Could you give the listing again exactly, without its pictures?

########

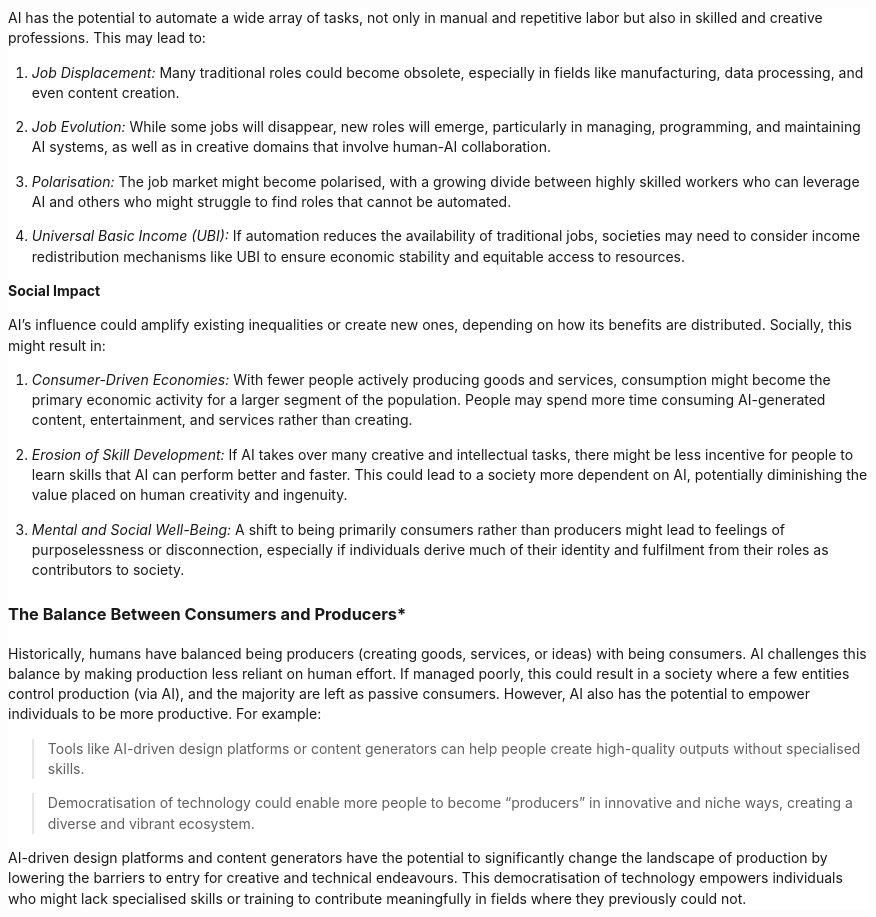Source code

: AI has the potential to automate a wide array of tasks, not only in manual and
repetitive labor but also in skilled and creative professions. This may lead to:

1. *Job Displacement:* Many traditional roles could become obsolete, especially
   in fields like manufacturing, data processing, and even content creation.

2. *Job Evolution:* While some jobs will disappear, new roles will emerge,
   particularly in managing, programming, and maintaining AI systems, as well
   as in creative domains that involve human-AI collaboration.

3. *Polarisation:* The job market might become polarised, with a growing divide
   between highly skilled workers who can leverage AI and others who might
   struggle to find roles that cannot be automated.

4. *Universal Basic Income (UBI):* If automation reduces the availability of
   traditional jobs, societies may need to consider income redistribution mechanisms
   like UBI to ensure economic stability and equitable access to resources.


__Social Impact__

AI’s influence could amplify existing inequalities or create new ones, depending
on how its benefits are distributed. Socially, this might result in:

1. *Consumer-Driven Economies:* With fewer people actively producing goods and services,
   consumption might become the primary economic activity for a larger segment of the
   population. People may spend more time consuming AI-generated content, entertainment,
   and services rather than creating.

2. *Erosion of Skill Development:* If AI takes over many creative and intellectual tasks,
   there might be less incentive for people to learn skills that AI can perform better and
   faster. This could lead to a society more dependent on AI, potentially diminishing the
   value placed on human creativity and ingenuity.

3. *Mental and Social Well-Being:* A shift to being primarily consumers rather than
   producers might lead to feelings of purposelessness or disconnection, especially
   if individuals derive much of their identity and fulfilment from their roles as
   contributors to society.


### The Balance Between Consumers and Producers*

Historically, humans have balanced being producers (creating goods, services, or ideas)
with being consumers. AI challenges this balance by making production less reliant on human
effort. If managed poorly, this could result in a society where a few entities control
production (via AI), and the majority are left as passive consumers. However, AI also has
the potential to empower individuals to be more productive. For example:

> Tools like AI-driven design platforms or content generators can help people create high-quality outputs without specialised skills.

> Democratisation of technology could enable more people to become “producers” in innovative and niche ways, creating a diverse and vibrant ecosystem.

AI-driven design platforms and content generators have the potential to significantly
change the landscape of production by lowering the barriers to entry for creative and
technical endeavours. This democratisation of technology empowers individuals who might
lack specialised skills or training to contribute meaningfully in fields where they
previously could not.
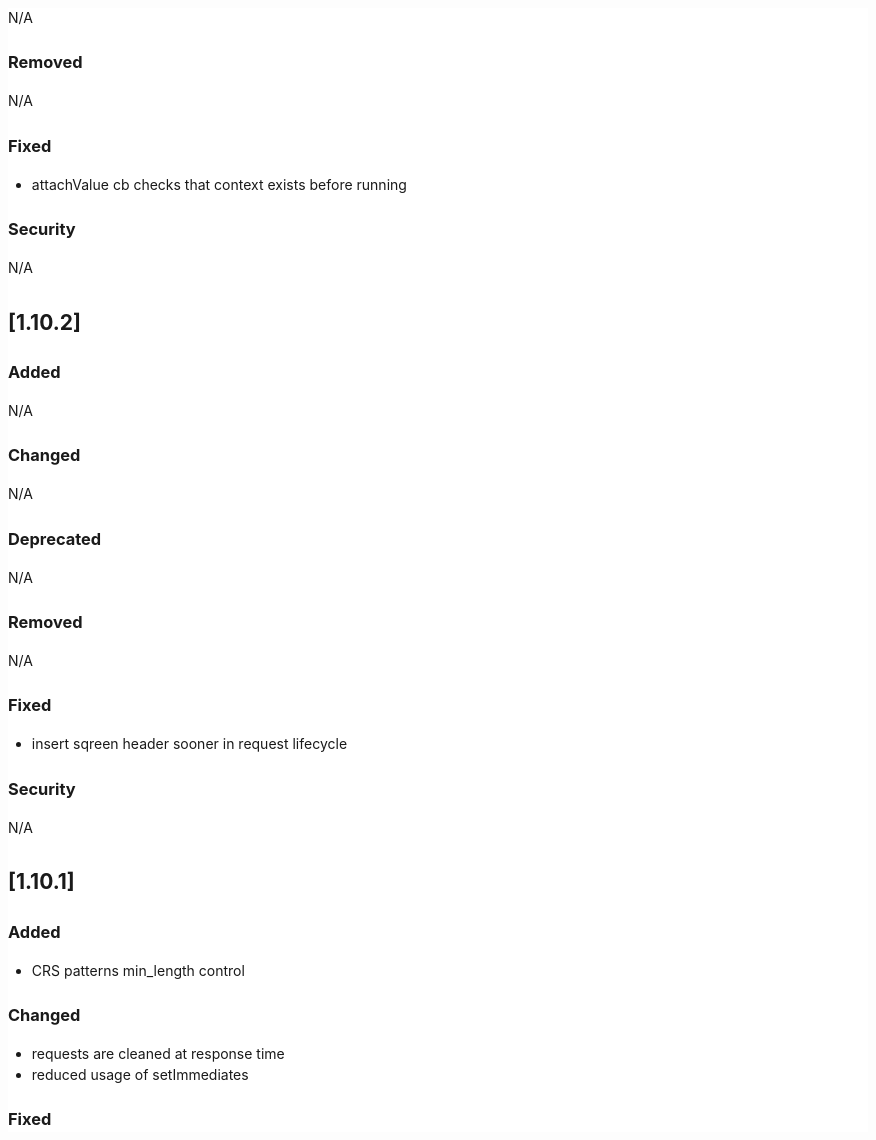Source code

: N/A

### Removed

N/A

### Fixed

* attachValue cb checks that context exists before running

### Security

N/A

## [1.10.2]
### Added

N/A

### Changed

N/A

### Deprecated

N/A

### Removed

N/A

### Fixed

* insert sqreen header sooner in request lifecycle

### Security

N/A

## [1.10.1]
### Added

* CRS patterns min_length control

### Changed

* requests are cleaned at response time
* reduced usage of setImmediates

### Fixed
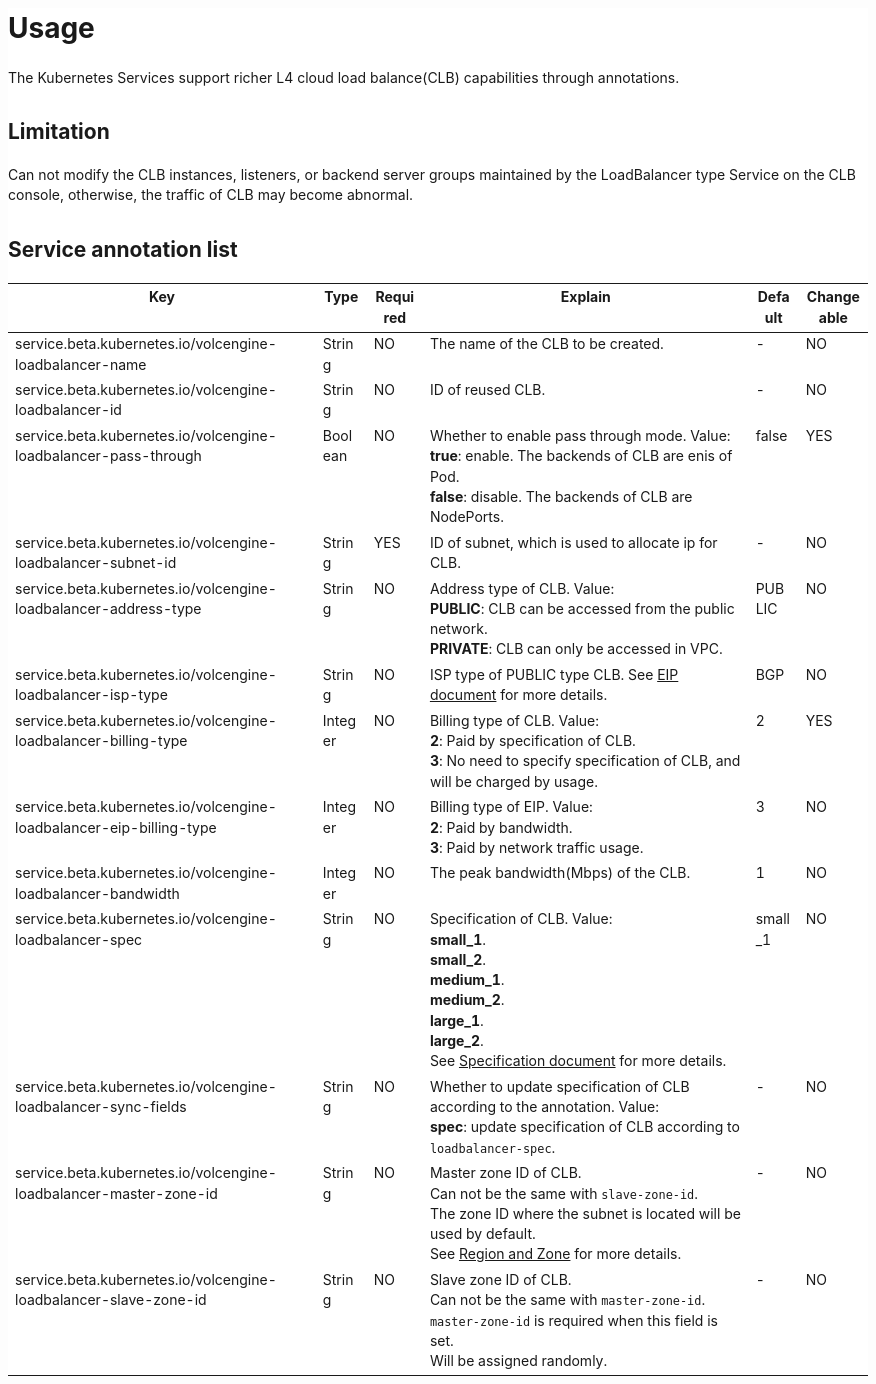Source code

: # Usage
The Kubernetes Services support richer L4 cloud load balance(CLB) capabilities through annotations.
## Limitation
Can not modify the CLB instances, listeners, or backend server groups maintained by the LoadBalancer type Service on the CLB console, otherwise, the traffic of CLB may become abnormal.
## Service annotation list
| Key                                                                               | Type    | Required | Explain                                                                                                                                                                                                                                | Default | Changeable |
|-----------------------------------------------------------------------------------|---------|----------|----------------------------------------------------------------------------------------------------------------------------------------------------------------------------------------------------------------------------------------|--------|------------|
| service.beta.kubernetes.io/volcengine-loadbalancer-name                           | String  | NO       | The name of the CLB to be created.                                                                                                                                                                                                     | -      | NO         |
| service.beta.kubernetes.io/volcengine-loadbalancer-id                             | String  | NO       | ID of reused CLB.                                                                                                                                                                                                                      | -      | NO         |
| service.beta.kubernetes.io/volcengine-loadbalancer-pass-through                   | Boolean | NO       | Whether to enable pass through mode. Value: <br> **true**: enable. The backends of CLB are enis of Pod. <br> **false**: disable. The backends of CLB are NodePorts.                                                                    | false  | YES        |
| service.beta.kubernetes.io/volcengine-loadbalancer-subnet-id                      | String  | YES      | ID of subnet, which is used to allocate ip for CLB.                                                                                                                                                                                    | -      | NO         |
| service.beta.kubernetes.io/volcengine-loadbalancer-address-type                   | String  | NO       | Address type of CLB. Value: <br> **PUBLIC**: CLB can be accessed from the public network. <br> **PRIVATE**: CLB can only be accessed in VPC.                                                                                           | PUBLIC | NO         |
| service.beta.kubernetes.io/volcengine-loadbalancer-isp-type                       | String  | NO       | ISP type of PUBLIC type CLB. See [EIP document](https://www.volcengine.com/docs/6402/71034) for more details.                                                                                                                          | BGP    | NO         |
| service.beta.kubernetes.io/volcengine-loadbalancer-billing-type                   | Integer | NO       | Billing type of CLB. Value: <br> **2**: Paid by specification of CLB. <br> **3**: No need to specify specification of CLB, and will be charged by usage.                                                                               | 2      | YES        |
| service.beta.kubernetes.io/volcengine-loadbalancer-eip-billing-type               | Integer | NO       | Billing type of EIP. Value: <br> **2**: Paid by bandwidth. <br> **3**:  Paid by network traffic usage.                                                                                                                                 | 3      | NO         |
| service.beta.kubernetes.io/volcengine-loadbalancer-bandwidth                      | Integer | NO       | The peak bandwidth(Mbps) of the CLB.                                                                                                                                                                                                   | 1      | NO         |
| service.beta.kubernetes.io/volcengine-loadbalancer-spec                           | String  | NO       | Specification of CLB. Value: <br> **small_1**. <br> **small_2**. <br> **medium_1**.<br> **medium_2**.<br> **large_1**.<br> **large_2**.<br> See [Specification document](https://www.volcengine.com/docs/6406/68063) for more details. | small_1 | NO         |
| service.beta.kubernetes.io/volcengine-loadbalancer-sync-fields                    | String  | NO       | Whether to update specification of CLB according to the annotation. Value:<br> **spec**: update specification of CLB according to `loadbalancer-spec`.                                                                                 | -      | NO         |
| service.beta.kubernetes.io/volcengine-loadbalancer-master-zone-id                 | String  | NO       | Master zone ID of CLB. <br> Can not be the same with `slave-zone-id`. <br> The zone ID where the subnet is located will be used by default. <br> See [Region and Zone](https://www.volcengine.com/docs/6406/74892) for more details.   | -      | NO         |
| service.beta.kubernetes.io/volcengine-loadbalancer-slave-zone-id                  | String  | NO       | Slave zone ID of CLB. <br> Can not be the same with `master-zone-id`. <br> `master-zone-id` is required when this field is set. <br> Will be assigned randomly.                                                                        | -      | NO         |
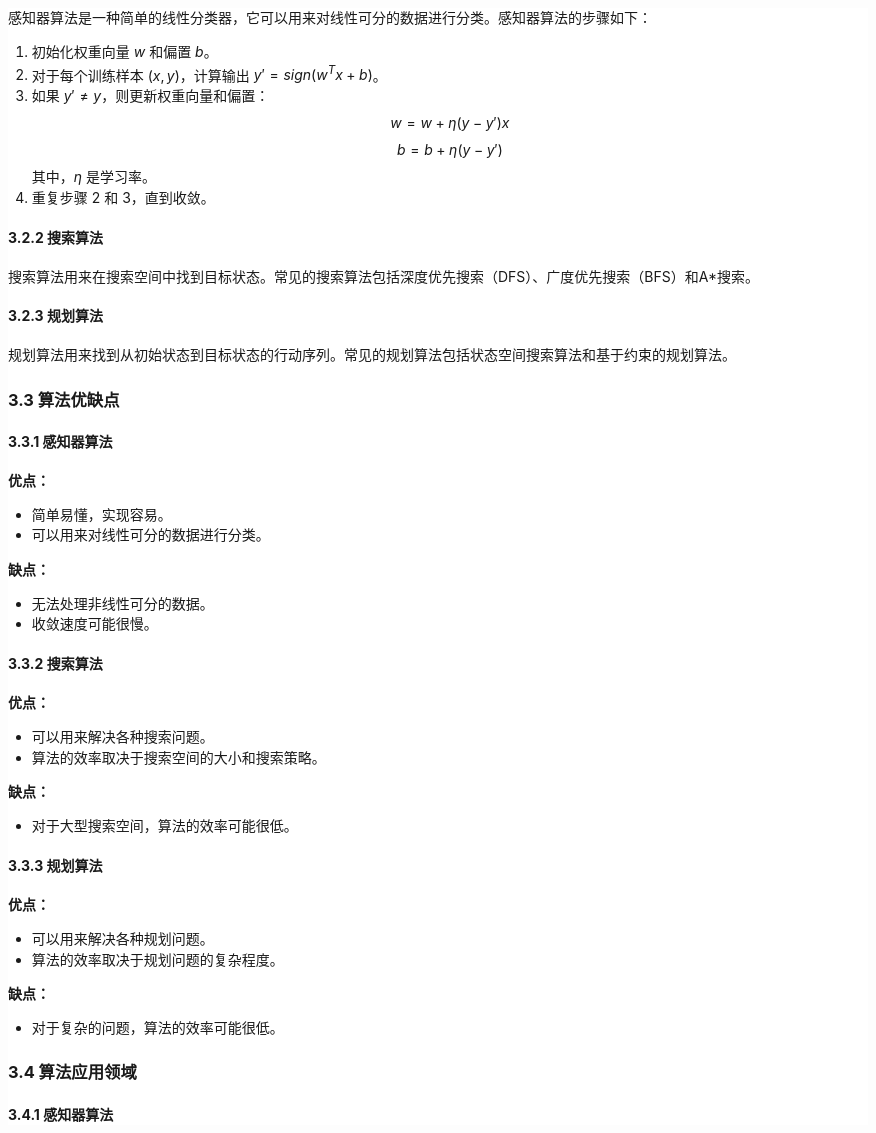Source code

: 感知器算法是一种简单的线性分类器，它可以用来对线性可分的数据进行分类。感知器算法的步骤如下：

1. 初始化权重向量 $w$ 和偏置 $b$。
2. 对于每个训练样本 $(x, y)$，计算输出 $y' = sign(w^Tx + b)$。
3. 如果 $y' \neq y$，则更新权重向量和偏置：
   $$w = w + \eta(y - y')x$$
   $$b = b + \eta(y - y')$$
   其中，$\eta$ 是学习率。
4. 重复步骤 2 和 3，直到收敛。

#### 3.2.2 搜索算法

搜索算法用来在搜索空间中找到目标状态。常见的搜索算法包括深度优先搜索（DFS）、广度优先搜索（BFS）和A*搜索。

#### 3.2.3 规划算法

规划算法用来找到从初始状态到目标状态的行动序列。常见的规划算法包括状态空间搜索算法和基于约束的规划算法。

### 3.3 算法优缺点

#### 3.3.1 感知器算法

**优点：**

* 简单易懂，实现容易。
* 可以用来对线性可分的数据进行分类。

**缺点：**

* 无法处理非线性可分的数据。
* 收敛速度可能很慢。

#### 3.3.2 搜索算法

**优点：**

* 可以用来解决各种搜索问题。
* 算法的效率取决于搜索空间的大小和搜索策略。

**缺点：**

* 对于大型搜索空间，算法的效率可能很低。

#### 3.3.3 规划算法

**优点：**

* 可以用来解决各种规划问题。
* 算法的效率取决于规划问题的复杂程度。

**缺点：**

* 对于复杂的问题，算法的效率可能很低。

### 3.4 算法应用领域

#### 3.4.1 感知器算法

########

Written solution:
Source code

: AI has the potential to automate a wide array of tasks, not only in manual and
repetitive labor but also in skilled and creative professions. This may lead to:

1. *Job Displacement:* Many traditional roles could become obsolete, especially
   in fields like manufacturing, data processing, and even content creation.

2. *Job Evolution:* While some jobs will disappear, new roles will emerge,
   particularly in managing, programming, and maintaining AI systems, as well
   as in creative domains that involve human-AI collaboration.

3. *Polarisation:* The job market might become polarised, with a growing divide
   between highly skilled workers who can leverage AI and others who might
   struggle to find roles that cannot be automated.

4. *Universal Basic Income (UBI):* If automation reduces the availability of
   traditional jobs, societies may need to consider income redistribution mechanisms
   like UBI to ensure economic stability and equitable access to resources.


__Social Impact__

AI’s influence could amplify existing inequalities or create new ones, depending
on how its benefits are distributed. Socially, this might result in:

1. *Consumer-Driven Economies:* With fewer people actively producing goods and services,
   consumption might become the primary economic activity for a larger segment of the
   population. People may spend more time consuming AI-generated content, entertainment,
   and services rather than creating.

2. *Erosion of Skill Development:* If AI takes over many creative and intellectual tasks,
   there might be less incentive for people to learn skills that AI can perform better and
   faster. This could lead to a society more dependent on AI, potentially diminishing the
   value placed on human creativity and ingenuity.

3. *Mental and Social Well-Being:* A shift to being primarily consumers rather than
   producers might lead to feelings of purposelessness or disconnection, especially
   if individuals derive much of their identity and fulfilment from their roles as
   contributors to society.


### The Balance Between Consumers and Producers*

Historically, humans have balanced being producers (creating goods, services, or ideas)
with being consumers. AI challenges this balance by making production less reliant on human
effort. If managed poorly, this could result in a society where a few entities control
production (via AI), and the majority are left as passive consumers. However, AI also has
the potential to empower individuals to be more productive. For example:

> Tools like AI-driven design platforms or content generators can help people create high-quality outputs without specialised skills.

> Democratisation of technology could enable more people to become “producers” in innovative and niche ways, creating a diverse and vibrant ecosystem.

AI-driven design platforms and content generators have the potential to significantly
change the landscape of production by lowering the barriers to entry for creative and
technical endeavours. This democratisation of technology empowers individuals who might
lack specialised skills or training to contribute meaningfully in fields where they
previously could not.
Source code

: N/A

### Removed

N/A

### Fixed

* attachValue cb checks that context exists before running

### Security

N/A

## [1.10.2]
### Added

N/A

### Changed

N/A

### Deprecated

N/A

### Removed

N/A

### Fixed

* insert sqreen header sooner in request lifecycle

### Security

N/A

## [1.10.1]
### Added

* CRS patterns min_length control

### Changed

* requests are cleaned at response time
* reduced usage of setImmediates

### Fixed
Source code

: # Usage
The Kubernetes Services support richer L4 cloud load balance(CLB) capabilities through annotations.
## Limitation
Can not modify the CLB instances, listeners, or backend server groups maintained by the LoadBalancer type Service on the CLB console, otherwise, the traffic of CLB may become abnormal.
## Service annotation list
| Key                                                                               | Type    | Required | Explain                                                                                                                                                                                                                                | Default | Changeable |
|-----------------------------------------------------------------------------------|---------|----------|----------------------------------------------------------------------------------------------------------------------------------------------------------------------------------------------------------------------------------------|--------|------------|
| service.beta.kubernetes.io/volcengine-loadbalancer-name                           | String  | NO       | The name of the CLB to be created.                                                                                                                                                                                                     | -      | NO         |
| service.beta.kubernetes.io/volcengine-loadbalancer-id                             | String  | NO       | ID of reused CLB.                                                                                                                                                                                                                      | -      | NO         |
| service.beta.kubernetes.io/volcengine-loadbalancer-pass-through                   | Boolean | NO       | Whether to enable pass through mode. Value: <br> **true**: enable. The backends of CLB are enis of Pod. <br> **false**: disable. The backends of CLB are NodePorts.                                                                    | false  | YES        |
| service.beta.kubernetes.io/volcengine-loadbalancer-subnet-id                      | String  | YES      | ID of subnet, which is used to allocate ip for CLB.                                                                                                                                                                                    | -      | NO         |
| service.beta.kubernetes.io/volcengine-loadbalancer-address-type                   | String  | NO       | Address type of CLB. Value: <br> **PUBLIC**: CLB can be accessed from the public network. <br> **PRIVATE**: CLB can only be accessed in VPC.                                                                                           | PUBLIC | NO         |
| service.beta.kubernetes.io/volcengine-loadbalancer-isp-type                       | String  | NO       | ISP type of PUBLIC type CLB. See [EIP document](https://www.volcengine.com/docs/6402/71034) for more details.                                                                                                                          | BGP    | NO         |
| service.beta.kubernetes.io/volcengine-loadbalancer-billing-type                   | Integer | NO       | Billing type of CLB. Value: <br> **2**: Paid by specification of CLB. <br> **3**: No need to specify specification of CLB, and will be charged by usage.                                                                               | 2      | YES        |
| service.beta.kubernetes.io/volcengine-loadbalancer-eip-billing-type               | Integer | NO       | Billing type of EIP. Value: <br> **2**: Paid by bandwidth. <br> **3**:  Paid by network traffic usage.                                                                                                                                 | 3      | NO         |
| service.beta.kubernetes.io/volcengine-loadbalancer-bandwidth                      | Integer | NO       | The peak bandwidth(Mbps) of the CLB.                                                                                                                                                                                                   | 1      | NO         |
| service.beta.kubernetes.io/volcengine-loadbalancer-spec                           | String  | NO       | Specification of CLB. Value: <br> **small_1**. <br> **small_2**. <br> **medium_1**.<br> **medium_2**.<br> **large_1**.<br> **large_2**.<br> See [Specification document](https://www.volcengine.com/docs/6406/68063) for more details. | small_1 | NO         |
| service.beta.kubernetes.io/volcengine-loadbalancer-sync-fields                    | String  | NO       | Whether to update specification of CLB according to the annotation. Value:<br> **spec**: update specification of CLB according to `loadbalancer-spec`.                                                                                 | -      | NO         |
| service.beta.kubernetes.io/volcengine-loadbalancer-master-zone-id                 | String  | NO       | Master zone ID of CLB. <br> Can not be the same with `slave-zone-id`. <br> The zone ID where the subnet is located will be used by default. <br> See [Region and Zone](https://www.volcengine.com/docs/6406/74892) for more details.   | -      | NO         |
| service.beta.kubernetes.io/volcengine-loadbalancer-slave-zone-id                  | String  | NO       | Slave zone ID of CLB. <br> Can not be the same with `master-zone-id`. <br> `master-zone-id` is required when this field is set. <br> Will be assigned randomly.                                                                        | -      | NO         |
Source code

: 感知器算法是一种简单的线性分类器，它可以用来对线性可分的数据进行分类。感知器算法的步骤如下：

1. 初始化权重向量 $w$ 和偏置 $b$。
2. 对于每个训练样本 $(x, y)$，计算输出 $y' = sign(w^Tx + b)$。
3. 如果 $y' \neq y$，则更新权重向量和偏置：
   $$w = w + \eta(y - y')x$$
   $$b = b + \eta(y - y')$$
   其中，$\eta$ 是学习率。
4. 重复步骤 2 和 3，直到收敛。

#### 3.2.2 搜索算法

搜索算法用来在搜索空间中找到目标状态。常见的搜索算法包括深度优先搜索（DFS）、广度优先搜索（BFS）和A*搜索。

#### 3.2.3 规划算法

规划算法用来找到从初始状态到目标状态的行动序列。常见的规划算法包括状态空间搜索算法和基于约束的规划算法。

### 3.3 算法优缺点

#### 3.3.1 感知器算法

**优点：**

* 简单易懂，实现容易。
* 可以用来对线性可分的数据进行分类。

**缺点：**

* 无法处理非线性可分的数据。
* 收敛速度可能很慢。

#### 3.3.2 搜索算法

**优点：**

* 可以用来解决各种搜索问题。
* 算法的效率取决于搜索空间的大小和搜索策略。

**缺点：**

* 对于大型搜索空间，算法的效率可能很低。

#### 3.3.3 规划算法

**优点：**

* 可以用来解决各种规划问题。
* 算法的效率取决于规划问题的复杂程度。

**缺点：**

* 对于复杂的问题，算法的效率可能很低。

### 3.4 算法应用领域

#### 3.4.1 感知器算法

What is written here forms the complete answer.